**THE TASK**:
Leave out every picture, and output exactly the lines from the line containing "replicou que sua definição a partir daquele" through the last line of the data.

Segment Start: DATASET CONTENT

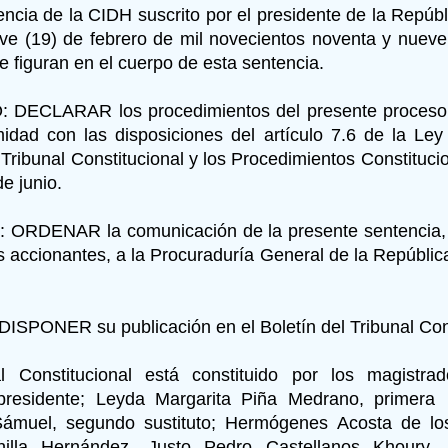
ncia de la CIDH suscrito por el presidente de la Repúb
eve (19) de febrero de mil novecientos noventa y nueve
e figuran en el cuerpo de esta sentencia.
DECLARAR los procedimientos del presente proceso l
idad con las disposiciones del artículo 7.6 de la Le
 Tribunal Constitucional y los Procedimientos Constituci
de junio.
ORDENAR la comunicación de la presente sentencia, p
es accionantes, a la Procuraduría General de la Repúblic
SPONER su publicación en el Boletín del Tribunal Cons
al Constitucional está constituido por los magistra
presidente; Leyda Margarita Piña Medrano, primera s
ámuel, segundo sustituto; Hermógenes Acosta de l
nilla Hernández, Justo Pedro Castellanos Khoury, 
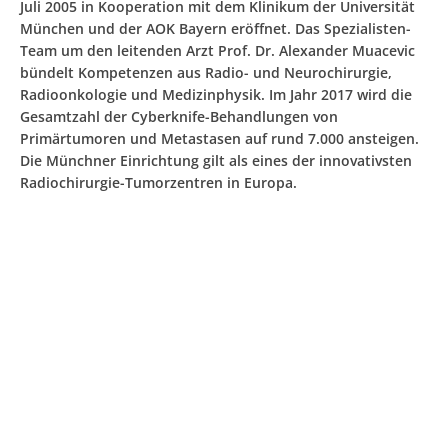
Juli 2005 in Kooperation mit dem Klinikum der Universität
München und der AOK Bayern eröffnet. Das Spezialisten-
Team um den leitenden Arzt Prof. Dr. Alexander Muacevic
bündelt Kompetenzen aus Radio- und Neurochirurgie,
Radioonkologie und Medizinphysik. Im Jahr 2017 wird die
Gesamtzahl der Cyberknife-Behandlungen von
Primärtumoren und Metastasen auf rund 7.000 ansteigen.
Die Münchner Einrichtung gilt als eines der innovativsten
Radiochirurgie-Tumorzentren in Europa.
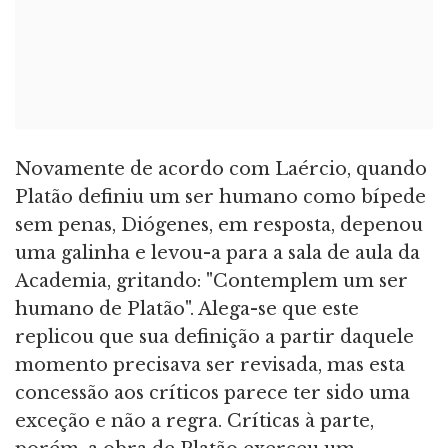
Novamente de acordo com Laércio, quando
Platão definiu um ser humano como bípede
sem penas, Diógenes, em resposta, depenou
uma galinha e levou-a para a sala de aula da
Academia, gritando: "Contemplem um ser
humano de Platão". Alega-se que este
replicou que sua definição a partir daquele
momento precisava ser revisada, mas esta
concessão aos críticos parece ter sido uma
exceção e não a regra. Críticas à parte,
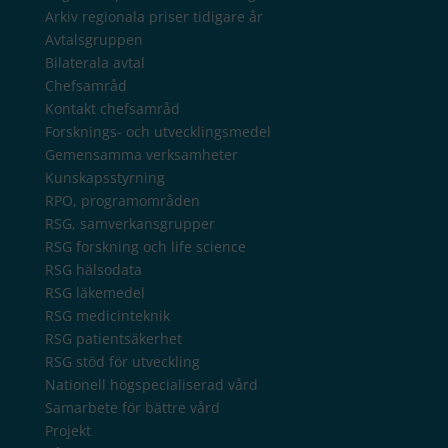
Arkiv regionala priser tidigare år
Avtalsgruppen
Bilaterala avtal
Chefsamråd
Kontakt chefsamråd
Forsknings- och utvecklingsmedel
Gemensamma verksamheter
Kunskapsstyrning
RPO, programområden
RSG, samverkansgrupper
RSG forskning och life science
RSG hälsodata
RSG läkemedel
RSG medicinteknik
RSG patientsäkerhet
RSG stöd för utveckling
Nationell högspecialiserad vård
Samarbete för bättre vård
Projekt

Segment End: DATASET CONTENT

**RESULT OF THIS EXERCISE**:
replicou que sua definição a partir daquele
momento precisava ser revisada, mas esta
concessão aos críticos parece ter sido uma
exceção e não a regra. Críticas à parte,
Arkiv regionala priser tidigare år
Avtalsgruppen
Bilaterala avtal
Chefsamråd
Kontakt chefsamråd
Forsknings- och utvecklingsmedel
Gemensamma verksamheter
Kunskapsstyrning
RPO, programområden
RSG, samverkansgrupper
RSG forskning och life science
RSG hälsodata
RSG läkemedel
RSG medicinteknik
RSG patientsäkerhet
RSG stöd för utveckling
Nationell högspecialiserad vård
Samarbete för bättre vård
Projekt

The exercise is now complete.